P&T Committee Reviews Q2 New-to-Market Drugs
As part of MedOne’s commitment to clinical excellence and cost-effective care, the Formulary Management Sub-Committee of our larger Pharmacy & Therapeutics (P&T) Committee met recently to evaluate newly FDA-approved medications that came to market in Q2. These quarterly meetings determine if and where these new-to-market medications would be placed within our formulary.
This review process ensures that our clients and members have access to the most appropriate therapies, aligned with both clinical value and financial sustainability.
Outlined below is a sampling of some of the drugs that were reviewed and the corresponding commentary and tier placement. These drugs, while approved by the FDA, have had little time in the market, so it can be difficult to assess their efficacy as well as their financial impact. Therefore, the sub-committee can deploy a “New-to-Market Block.” When placed on a specific drug during review, this delays placement, requiring more data to be present before moving forward. This notation was deployed on the following:
Tryptyr (acoltremon)
Approved on May 28, 2025, Tryptyr is an ophthalmic solution used to treat the signs and symptoms of dry eye disease. While it introduces a new mechanism of action, the committee opted to place it on formulary as a Non-Preferred Brand with a New-to-Market Block, allowing time to assess comparative effectiveness and member response.
Andembry (garadacimab-gxii)
Approved on June 16, 2025, Andembry is a once-monthly injection treatment designed to prevent attacks of hereditary angioedema (HAE), or painful swelling of the arms, legs, face, throat and abdomen. As an orphan drug, it offers a targeted solution for a rare but serious condition. The committee placed Andembry on formulary as a Non-Preferred Brand Specialty with a New-to-Market Block, allowing time for further evaluation of real-world outcomes and pricing dynamics.
Orphan Drugs
The orphan designation is awarded to drugs by the FDA alongside their approval. Orphan drugs treat rare diseases that affect a small percentage of the population, and there are often few to no treatment alternatives. While demand for these medications is typically low, the need (when it does arise) is urgent. As a result, these treatments tend to be very expensive and can place a significant financial burden on self-funded insurance plans.
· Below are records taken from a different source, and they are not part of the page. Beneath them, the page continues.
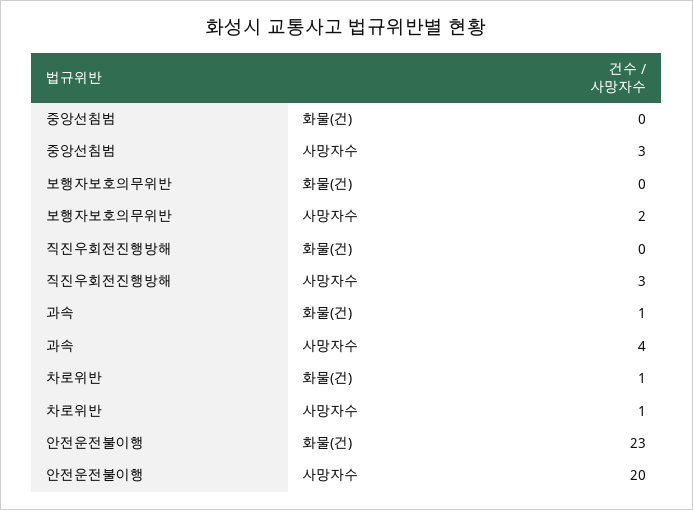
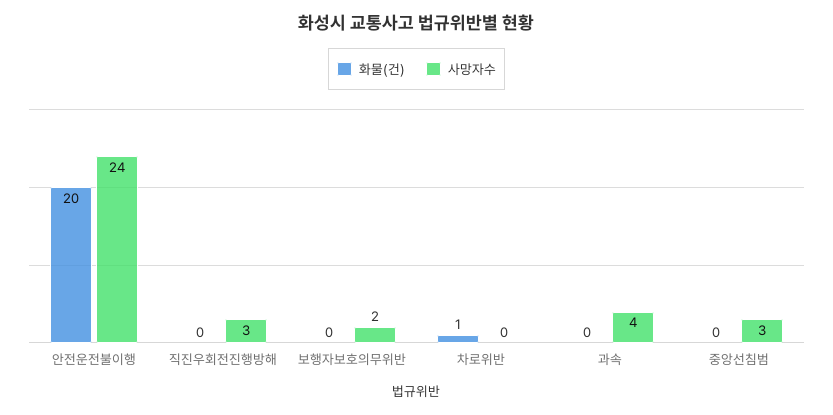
  {
    "화물(건)": {
      "중앙선침범": 0,
      "보행자보호의무위반": 0,
      "직진우회전진행방해": 0,
-     "과속": 1,
+     "과속": 0,
      "차로위반": 1,
-     "안전운전불이행": 23
+     "안전운전불이행": 20
    },
    "사망자수": {
      "중앙선침범": 3,
      "보행자보호의무위반": 2,
      "직진우회전진행방해": 3,
      "과속": 4,
-     "차로위반": 1,
+     "차로위반": 0,
-     "안전운전불이행": 20
+     "안전운전불이행": 24
    }
  }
You may be aware that MedOne has an Orphan Drug Exclusion election built into our benefit specification form (BSF). This option to exclude certain orphan drugs allows for the prioritization of other treatments ahead of some of these therapies, protecting plan sponsor resources. Of course, if an orphan drug is deemed the best course of treatment for a member, this is evaluated in our clinical review process and addressed on a case-by-case basis.
Several orphan drugs were up for discussion during this review session, including those outlined below.
Avmapki Fakzynja Co-Pack (avutometinib + defactinib)
This combination therapy was approved on May 8, 2025, for the treatment of KRAS-mutated recurrent low-grade serous ovarian cancer (LGSOC) following prior systemic therapy. As an orphan drug, it addresses a niche but critical need in oncology. The committee placed it on formulary as a Non-Preferred Brand Specialty, recognizing its potential while maintaining cost oversight.
Ibtrozi (taletrectinib)
Ibtrozi received FDA approval on June 11, 2025, and is indicated for the treatment of locally advanced or metastatic ROS1-positive non-small cell lung cancer (NSCLC). This once-daily oral therapy is also designated as an orphan drug. Given its clinical relevance and specialized use case, it was added to formulary as a Non-Preferred Brand Specialty.
MedOne’s Formulary Management Approach
These were just four examples of how new-to-market medications can end up on formulary. Each medication is evaluated based on clinical efficacy, safety, cost-effectiveness, and alignment with MedOne’s mission to unlock the most appropriate prescription at the most affordable price. Our P&T Committee includes pharmacists, clinicians, and other intentional representatives who ensure that every formulary decision reflects our commitment to real results, real people, and real savings.